=== SOURCE DATA ===

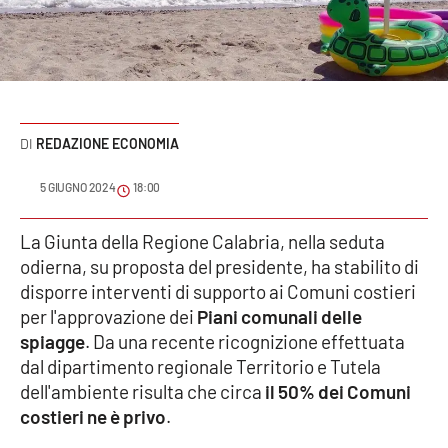
Sanità
Sport
Cultura
REDAZIONE ECONOMIA
Podcast
5 GIUGNO 2024
18:00
Meteo
La Giunta della Regione Calabria, nella seduta
odierna, su proposta del presidente, ha stabilito di
Editoriali
disporre interventi di supporto ai Comuni costieri
per l'approvazione dei
Piani comunali delle
spiagge
. Da una recente ricognizione effettuata
VIDEO
dal dipartimento regionale Territorio e Tutela
Ambiente
dell'ambiente risulta che circa
il 50% dei Comuni
costieri ne è privo
.
Cronaca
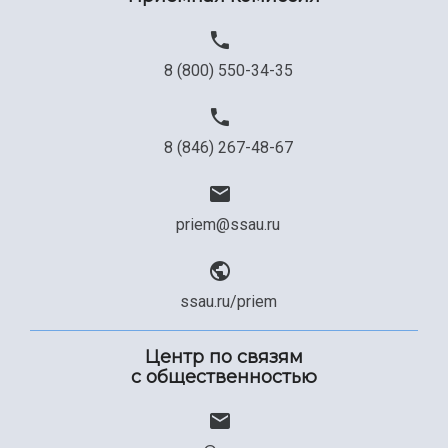
8 (800) 550-34-35
8 (846) 267-48-67
priem@ssau.ru
ssau.ru/priem
Центр по связям
с общественностью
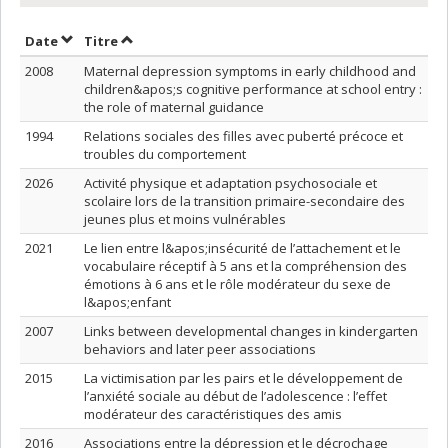
Trier par date en ordre croissant
Trier par titre en ordre croissant
Date
Titre
2008
Maternal depression symptoms in early childhood and
children&apos;s cognitive performance at school entry :
the role of maternal guidance
1994
Relations sociales des filles avec puberté précoce et
troubles du comportement
2026
Activité physique et adaptation psychosociale et
scolaire lors de la transition primaire-secondaire des
jeunes plus et moins vulnérables
2021
Le lien entre l&apos;insécurité de l’attachement et le
vocabulaire réceptif à 5 ans et la compréhension des
émotions à 6 ans et le rôle modérateur du sexe de
l&apos;enfant
2007
Links between developmental changes in kindergarten
behaviors and later peer associations
2015
La victimisation par les pairs et le développement de
l’anxiété sociale au début de l’adolescence : l’effet
modérateur des caractéristiques des amis
2016
Associations entre la dépression et le décrochage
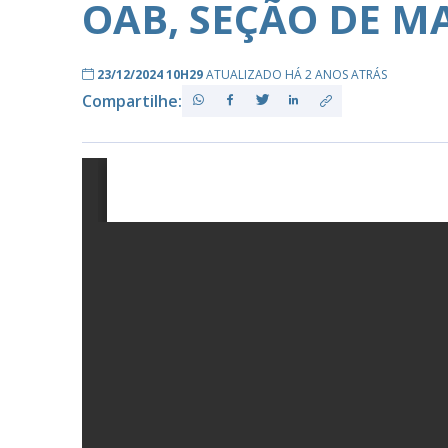
OAB, SEÇÃO DE 
23/12/2024 10H29
ATUALIZADO HÁ 2 ANOS ATRÁS
PB
Compartilhe:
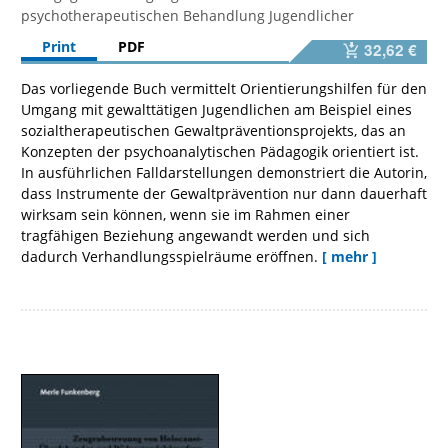
psychotherapeutischen Behandlung Jugendlicher
Print
PDF
32,62 €
Das vorliegende Buch vermittelt Orientierungshilfen für den
Umgang mit gewalttätigen Jugendlichen am Beispiel eines
sozialtherapeutischen Gewaltpräventionsprojekts, das an
Konzepten der psychoanalytischen Pädagogik orientiert ist.
In ausführlichen Falldarstellungen demonstriert die Autorin,
dass Instrumente der Gewaltprävention nur dann dauerhaft
wirksam sein können, wenn sie im Rahmen einer
tragfähigen Beziehung angewandt werden und sich
dadurch Verhandlungsspielräume eröffnen.
[ mehr ]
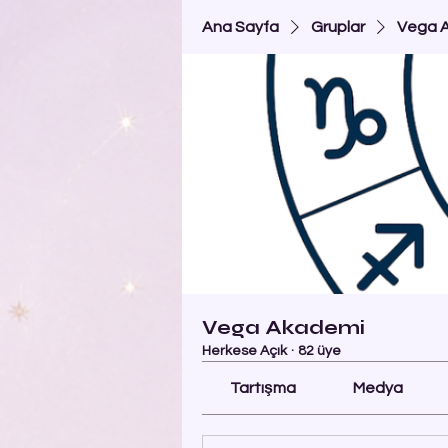
Ana Sayfa
Gruplar
Vega 
Vega Akademi
Herkese Açık
·
82 üye
Tartışma
Medya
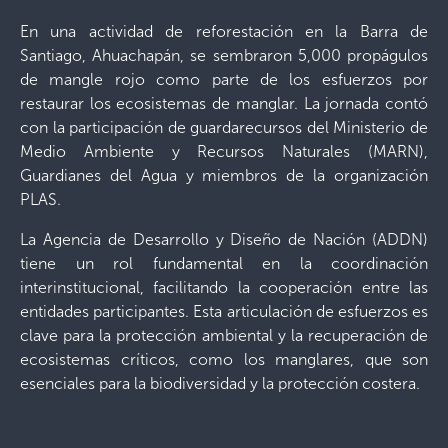
En una actividad de reforestación en la Barra de
Santiago, Ahuachapán, se sembraron 5,000 propágulos
de mangle rojo como parte de los esfuerzos por
restaurar los ecosistemas de manglar. La jornada contó
con la participación de guardarecursos del Ministerio de
Medio Ambiente y Recursos Naturales (MARN),
Guardianes del Agua y miembros de la organización
PLAS.
La Agencia de Desarrollo y Diseño de Nación (ADDN)
tiene un rol fundamental en la coordinación
interinstitucional, facilitando la cooperación entre las
entidades participantes. Esta articulación de esfuerzos es
clave para la protección ambiental y la recuperación de
ecosistemas críticos, como los manglares, que son
esenciales para la biodiversidad y la protección costera.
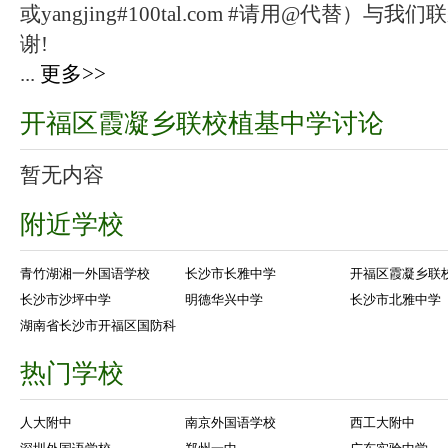
或yangjing#100tal.com #请用@代替
谢!
...
更多>>
开福区霞凝乡联校植基中学讨论
暂无内容
附近学校
青竹湖湘一外国语学校
长沙市长雅中学
开福区霞凝乡联
长沙市沙坪中学
明德华兴中学
长沙市北雅中学
湖南省长沙市开福区国防科
热门学校
人大附中
南京外国语学校
西工大附中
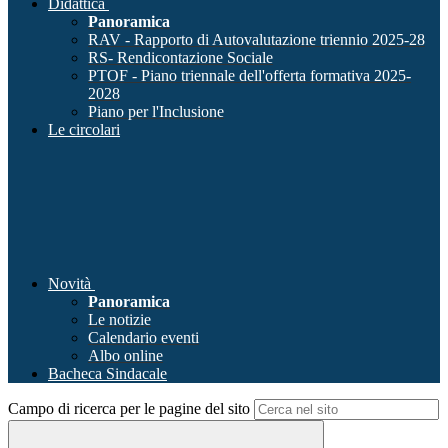
Didattica
Panoramica
RAV - Rapporto di Autovalutazione triennio 2025-28
RS- Rendicontazione Sociale
PTOF - Piano triennale dell'offerta formativa 2025-
2028
Piano per l'Inclusione
Le circolari
Novità
Panoramica
Le notizie
Calendario eventi
Albo online
Bacheca Sindacale
Campo di ricerca per le pagine del sito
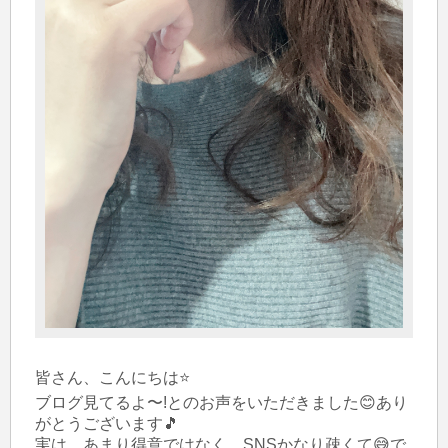
皆さん、こんにちは⭐️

===

TASK BRIEF ▸
Count how many lines in the listing above hold "modérateur". Supply only that number.

RESULT OF THIS TASK ▸
2